- **WHAT TO DO**: Transcribe exactly the span of lines that begins the records and ends with the line holding "cell phone: present [1791,748,1982,812]", both boundary lines included.

Household object change records
-------

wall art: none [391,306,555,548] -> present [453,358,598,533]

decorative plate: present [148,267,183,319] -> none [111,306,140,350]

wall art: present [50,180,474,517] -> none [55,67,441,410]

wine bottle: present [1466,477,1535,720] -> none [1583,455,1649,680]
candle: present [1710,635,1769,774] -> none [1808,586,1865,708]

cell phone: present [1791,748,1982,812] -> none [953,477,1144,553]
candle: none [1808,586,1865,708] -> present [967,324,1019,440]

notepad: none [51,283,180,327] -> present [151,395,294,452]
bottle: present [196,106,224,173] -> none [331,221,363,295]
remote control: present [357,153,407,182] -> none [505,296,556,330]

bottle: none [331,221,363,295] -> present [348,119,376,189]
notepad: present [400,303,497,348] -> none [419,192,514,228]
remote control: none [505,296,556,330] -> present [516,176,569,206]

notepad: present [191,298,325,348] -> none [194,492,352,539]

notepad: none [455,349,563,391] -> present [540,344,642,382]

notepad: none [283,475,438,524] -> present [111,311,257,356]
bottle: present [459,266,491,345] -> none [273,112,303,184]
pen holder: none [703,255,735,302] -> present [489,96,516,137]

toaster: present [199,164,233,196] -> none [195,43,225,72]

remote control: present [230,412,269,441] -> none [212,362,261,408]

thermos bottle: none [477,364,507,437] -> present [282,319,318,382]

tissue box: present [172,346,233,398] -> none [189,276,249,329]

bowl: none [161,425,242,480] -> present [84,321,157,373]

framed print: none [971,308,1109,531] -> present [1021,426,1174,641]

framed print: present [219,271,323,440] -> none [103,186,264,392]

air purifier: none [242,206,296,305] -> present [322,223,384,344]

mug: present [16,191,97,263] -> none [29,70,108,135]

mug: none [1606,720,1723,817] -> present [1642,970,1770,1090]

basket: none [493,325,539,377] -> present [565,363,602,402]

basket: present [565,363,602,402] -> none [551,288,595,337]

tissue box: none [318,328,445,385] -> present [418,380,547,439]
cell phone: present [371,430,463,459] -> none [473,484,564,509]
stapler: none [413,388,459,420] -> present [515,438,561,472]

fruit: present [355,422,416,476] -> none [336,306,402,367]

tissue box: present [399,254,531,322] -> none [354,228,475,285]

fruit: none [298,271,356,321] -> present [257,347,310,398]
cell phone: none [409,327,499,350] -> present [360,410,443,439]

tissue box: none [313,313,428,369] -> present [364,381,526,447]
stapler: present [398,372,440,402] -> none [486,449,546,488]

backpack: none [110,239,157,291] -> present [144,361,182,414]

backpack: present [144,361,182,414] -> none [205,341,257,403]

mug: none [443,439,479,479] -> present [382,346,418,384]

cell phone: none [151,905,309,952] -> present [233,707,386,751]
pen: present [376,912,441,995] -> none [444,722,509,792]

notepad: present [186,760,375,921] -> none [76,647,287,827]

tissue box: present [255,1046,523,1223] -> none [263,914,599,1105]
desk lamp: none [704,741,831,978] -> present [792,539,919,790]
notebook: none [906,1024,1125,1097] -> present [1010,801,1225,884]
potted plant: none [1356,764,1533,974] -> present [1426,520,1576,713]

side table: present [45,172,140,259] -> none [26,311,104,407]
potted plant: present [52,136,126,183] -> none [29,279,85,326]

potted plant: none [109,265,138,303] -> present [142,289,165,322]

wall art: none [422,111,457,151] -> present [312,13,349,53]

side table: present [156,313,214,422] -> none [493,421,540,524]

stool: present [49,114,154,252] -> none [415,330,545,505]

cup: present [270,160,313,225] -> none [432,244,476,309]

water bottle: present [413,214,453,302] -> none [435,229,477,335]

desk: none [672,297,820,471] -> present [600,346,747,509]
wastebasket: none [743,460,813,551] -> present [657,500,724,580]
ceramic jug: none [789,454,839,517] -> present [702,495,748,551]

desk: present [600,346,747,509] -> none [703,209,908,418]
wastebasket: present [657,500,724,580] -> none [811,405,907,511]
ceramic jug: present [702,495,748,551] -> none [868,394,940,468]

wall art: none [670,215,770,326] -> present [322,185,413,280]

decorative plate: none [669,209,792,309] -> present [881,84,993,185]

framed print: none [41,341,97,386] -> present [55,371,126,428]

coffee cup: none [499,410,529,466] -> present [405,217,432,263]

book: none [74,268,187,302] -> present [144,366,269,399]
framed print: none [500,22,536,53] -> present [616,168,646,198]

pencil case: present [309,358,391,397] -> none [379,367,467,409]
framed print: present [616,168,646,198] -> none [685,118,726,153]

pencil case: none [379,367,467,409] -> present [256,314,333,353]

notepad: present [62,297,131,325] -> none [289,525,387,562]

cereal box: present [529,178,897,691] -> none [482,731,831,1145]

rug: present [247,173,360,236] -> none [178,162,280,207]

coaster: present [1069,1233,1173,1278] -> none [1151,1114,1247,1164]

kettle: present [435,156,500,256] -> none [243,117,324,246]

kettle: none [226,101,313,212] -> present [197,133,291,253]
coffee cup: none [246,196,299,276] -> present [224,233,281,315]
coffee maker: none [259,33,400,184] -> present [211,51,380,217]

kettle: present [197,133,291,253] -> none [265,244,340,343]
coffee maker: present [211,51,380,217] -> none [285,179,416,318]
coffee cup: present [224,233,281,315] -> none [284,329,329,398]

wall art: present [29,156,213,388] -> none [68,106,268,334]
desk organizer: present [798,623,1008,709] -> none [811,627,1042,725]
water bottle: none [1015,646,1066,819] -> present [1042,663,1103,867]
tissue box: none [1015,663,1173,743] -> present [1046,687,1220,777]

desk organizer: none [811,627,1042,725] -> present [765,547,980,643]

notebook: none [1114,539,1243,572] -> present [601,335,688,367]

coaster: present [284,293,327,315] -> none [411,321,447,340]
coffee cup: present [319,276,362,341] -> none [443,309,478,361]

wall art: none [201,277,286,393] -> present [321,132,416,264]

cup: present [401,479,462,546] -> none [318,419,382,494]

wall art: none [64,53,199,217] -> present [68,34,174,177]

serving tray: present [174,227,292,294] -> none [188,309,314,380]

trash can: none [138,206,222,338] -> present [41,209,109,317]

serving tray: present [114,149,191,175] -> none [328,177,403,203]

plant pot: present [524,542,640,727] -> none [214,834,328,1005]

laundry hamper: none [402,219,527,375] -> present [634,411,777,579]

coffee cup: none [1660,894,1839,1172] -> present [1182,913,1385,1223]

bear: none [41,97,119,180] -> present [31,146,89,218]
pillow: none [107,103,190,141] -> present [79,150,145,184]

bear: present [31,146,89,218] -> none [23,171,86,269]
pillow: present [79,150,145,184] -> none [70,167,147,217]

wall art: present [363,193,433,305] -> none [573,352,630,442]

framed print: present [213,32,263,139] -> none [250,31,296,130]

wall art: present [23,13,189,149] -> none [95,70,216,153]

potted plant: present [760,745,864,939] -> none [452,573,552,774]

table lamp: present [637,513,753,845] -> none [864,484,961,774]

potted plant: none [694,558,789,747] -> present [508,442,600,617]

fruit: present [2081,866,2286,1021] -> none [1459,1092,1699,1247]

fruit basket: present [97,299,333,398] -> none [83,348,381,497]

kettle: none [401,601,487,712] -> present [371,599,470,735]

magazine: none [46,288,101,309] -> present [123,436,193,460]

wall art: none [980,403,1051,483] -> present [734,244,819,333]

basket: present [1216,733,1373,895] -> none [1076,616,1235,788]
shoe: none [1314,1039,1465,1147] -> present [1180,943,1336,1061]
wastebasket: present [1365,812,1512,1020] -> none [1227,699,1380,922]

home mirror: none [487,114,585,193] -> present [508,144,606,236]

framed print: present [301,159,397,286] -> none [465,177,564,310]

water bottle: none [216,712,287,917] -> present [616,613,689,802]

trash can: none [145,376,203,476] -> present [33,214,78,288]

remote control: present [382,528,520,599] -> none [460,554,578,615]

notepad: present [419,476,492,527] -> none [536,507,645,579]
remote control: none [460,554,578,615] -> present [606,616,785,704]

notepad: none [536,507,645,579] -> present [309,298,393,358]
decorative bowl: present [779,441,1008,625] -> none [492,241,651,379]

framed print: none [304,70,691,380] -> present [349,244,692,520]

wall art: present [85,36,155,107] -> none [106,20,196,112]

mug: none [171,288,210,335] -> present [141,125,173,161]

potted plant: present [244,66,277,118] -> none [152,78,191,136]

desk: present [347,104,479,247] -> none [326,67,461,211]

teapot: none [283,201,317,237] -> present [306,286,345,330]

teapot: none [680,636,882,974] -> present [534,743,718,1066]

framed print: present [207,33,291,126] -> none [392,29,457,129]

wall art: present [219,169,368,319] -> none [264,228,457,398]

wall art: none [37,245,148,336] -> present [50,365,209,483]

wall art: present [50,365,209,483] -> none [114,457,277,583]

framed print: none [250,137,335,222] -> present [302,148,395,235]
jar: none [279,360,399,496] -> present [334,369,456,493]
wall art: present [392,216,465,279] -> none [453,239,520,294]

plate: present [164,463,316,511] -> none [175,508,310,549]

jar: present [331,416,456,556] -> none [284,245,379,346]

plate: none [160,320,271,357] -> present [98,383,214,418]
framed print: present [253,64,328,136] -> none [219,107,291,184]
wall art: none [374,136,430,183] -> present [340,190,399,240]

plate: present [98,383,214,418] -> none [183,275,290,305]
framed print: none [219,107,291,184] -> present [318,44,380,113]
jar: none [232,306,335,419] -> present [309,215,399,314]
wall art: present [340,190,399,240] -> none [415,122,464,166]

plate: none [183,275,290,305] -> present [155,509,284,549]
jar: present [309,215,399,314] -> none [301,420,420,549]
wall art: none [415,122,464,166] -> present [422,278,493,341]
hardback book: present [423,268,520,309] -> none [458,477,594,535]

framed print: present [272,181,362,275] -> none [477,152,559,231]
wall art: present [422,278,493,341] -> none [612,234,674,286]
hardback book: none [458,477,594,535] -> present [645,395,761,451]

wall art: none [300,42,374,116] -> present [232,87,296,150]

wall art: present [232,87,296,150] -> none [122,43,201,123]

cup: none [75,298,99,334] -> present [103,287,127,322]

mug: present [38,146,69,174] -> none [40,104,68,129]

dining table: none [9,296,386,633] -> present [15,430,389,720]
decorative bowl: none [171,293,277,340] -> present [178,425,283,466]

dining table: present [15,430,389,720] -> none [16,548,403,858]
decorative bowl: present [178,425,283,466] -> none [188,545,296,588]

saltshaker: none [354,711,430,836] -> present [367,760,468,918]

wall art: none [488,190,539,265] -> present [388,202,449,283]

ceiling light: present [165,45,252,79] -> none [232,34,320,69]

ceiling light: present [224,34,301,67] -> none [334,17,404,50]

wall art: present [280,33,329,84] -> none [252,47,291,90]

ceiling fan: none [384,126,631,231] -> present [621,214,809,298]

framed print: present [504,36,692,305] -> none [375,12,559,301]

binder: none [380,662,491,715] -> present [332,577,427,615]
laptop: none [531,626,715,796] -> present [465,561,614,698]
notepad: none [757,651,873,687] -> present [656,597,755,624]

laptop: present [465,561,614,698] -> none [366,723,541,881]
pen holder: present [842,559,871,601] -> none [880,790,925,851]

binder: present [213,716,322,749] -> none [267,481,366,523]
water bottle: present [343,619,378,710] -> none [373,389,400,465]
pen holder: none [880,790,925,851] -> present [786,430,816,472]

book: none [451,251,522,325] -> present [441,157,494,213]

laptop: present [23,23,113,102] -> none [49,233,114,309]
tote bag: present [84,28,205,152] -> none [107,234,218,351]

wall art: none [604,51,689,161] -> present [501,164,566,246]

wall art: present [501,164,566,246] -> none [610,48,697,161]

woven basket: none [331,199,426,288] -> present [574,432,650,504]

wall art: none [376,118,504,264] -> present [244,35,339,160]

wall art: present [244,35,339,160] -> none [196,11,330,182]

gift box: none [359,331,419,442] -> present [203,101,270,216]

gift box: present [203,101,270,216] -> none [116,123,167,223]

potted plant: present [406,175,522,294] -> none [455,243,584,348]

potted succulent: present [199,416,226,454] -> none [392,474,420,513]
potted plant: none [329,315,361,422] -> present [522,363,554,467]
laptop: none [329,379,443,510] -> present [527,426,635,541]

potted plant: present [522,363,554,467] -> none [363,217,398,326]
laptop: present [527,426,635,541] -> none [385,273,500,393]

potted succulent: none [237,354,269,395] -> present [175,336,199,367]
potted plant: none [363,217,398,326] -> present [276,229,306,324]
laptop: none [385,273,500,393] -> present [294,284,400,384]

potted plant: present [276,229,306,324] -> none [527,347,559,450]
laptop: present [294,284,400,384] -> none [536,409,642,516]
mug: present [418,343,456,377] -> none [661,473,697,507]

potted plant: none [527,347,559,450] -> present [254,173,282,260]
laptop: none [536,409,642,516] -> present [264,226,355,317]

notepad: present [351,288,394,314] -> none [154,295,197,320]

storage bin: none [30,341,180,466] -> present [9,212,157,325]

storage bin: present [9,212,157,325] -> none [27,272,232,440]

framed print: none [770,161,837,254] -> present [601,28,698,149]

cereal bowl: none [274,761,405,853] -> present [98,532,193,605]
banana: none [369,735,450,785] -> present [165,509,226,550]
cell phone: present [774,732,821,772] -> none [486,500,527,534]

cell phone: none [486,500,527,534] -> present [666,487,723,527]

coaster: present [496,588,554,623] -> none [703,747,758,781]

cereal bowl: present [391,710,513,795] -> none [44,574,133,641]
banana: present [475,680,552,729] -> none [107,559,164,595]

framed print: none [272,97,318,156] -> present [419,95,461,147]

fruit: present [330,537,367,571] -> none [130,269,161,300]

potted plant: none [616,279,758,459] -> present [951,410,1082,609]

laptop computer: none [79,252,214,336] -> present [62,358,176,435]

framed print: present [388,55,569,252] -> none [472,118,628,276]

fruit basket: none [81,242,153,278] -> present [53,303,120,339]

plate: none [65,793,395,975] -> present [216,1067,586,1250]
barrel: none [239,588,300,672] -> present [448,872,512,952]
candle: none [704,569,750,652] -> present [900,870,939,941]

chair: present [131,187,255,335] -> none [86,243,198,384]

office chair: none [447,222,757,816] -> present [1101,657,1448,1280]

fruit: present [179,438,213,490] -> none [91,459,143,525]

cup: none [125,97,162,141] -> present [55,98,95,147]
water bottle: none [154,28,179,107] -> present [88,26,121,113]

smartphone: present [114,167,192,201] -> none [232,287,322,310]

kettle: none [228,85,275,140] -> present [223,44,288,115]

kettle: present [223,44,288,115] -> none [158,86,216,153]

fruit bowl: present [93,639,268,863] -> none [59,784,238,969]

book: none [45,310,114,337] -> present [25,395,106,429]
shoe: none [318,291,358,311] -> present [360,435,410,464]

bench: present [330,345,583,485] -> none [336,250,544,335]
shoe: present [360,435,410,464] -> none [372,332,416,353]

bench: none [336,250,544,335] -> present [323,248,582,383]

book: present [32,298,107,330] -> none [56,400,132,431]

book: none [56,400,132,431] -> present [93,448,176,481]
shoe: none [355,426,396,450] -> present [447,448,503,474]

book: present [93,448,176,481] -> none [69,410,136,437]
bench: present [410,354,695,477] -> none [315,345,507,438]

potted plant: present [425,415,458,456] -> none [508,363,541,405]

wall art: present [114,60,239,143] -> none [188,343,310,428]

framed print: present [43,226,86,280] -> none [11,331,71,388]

-------

- **RESPONSE AREA**:
wall art: none [391,306,555,548] -> present [453,358,598,533]

decorative plate: present [148,267,183,319] -> none [111,306,140,350]

wall art: present [50,180,474,517] -> none [55,67,441,410]

wine bottle: present [1466,477,1535,720] -> none [1583,455,1649,680]
candle: present [1710,635,1769,774] -> none [1808,586,1865,708]

cell phone: present [1791,748,1982,812] -> none [953,477,1144,553]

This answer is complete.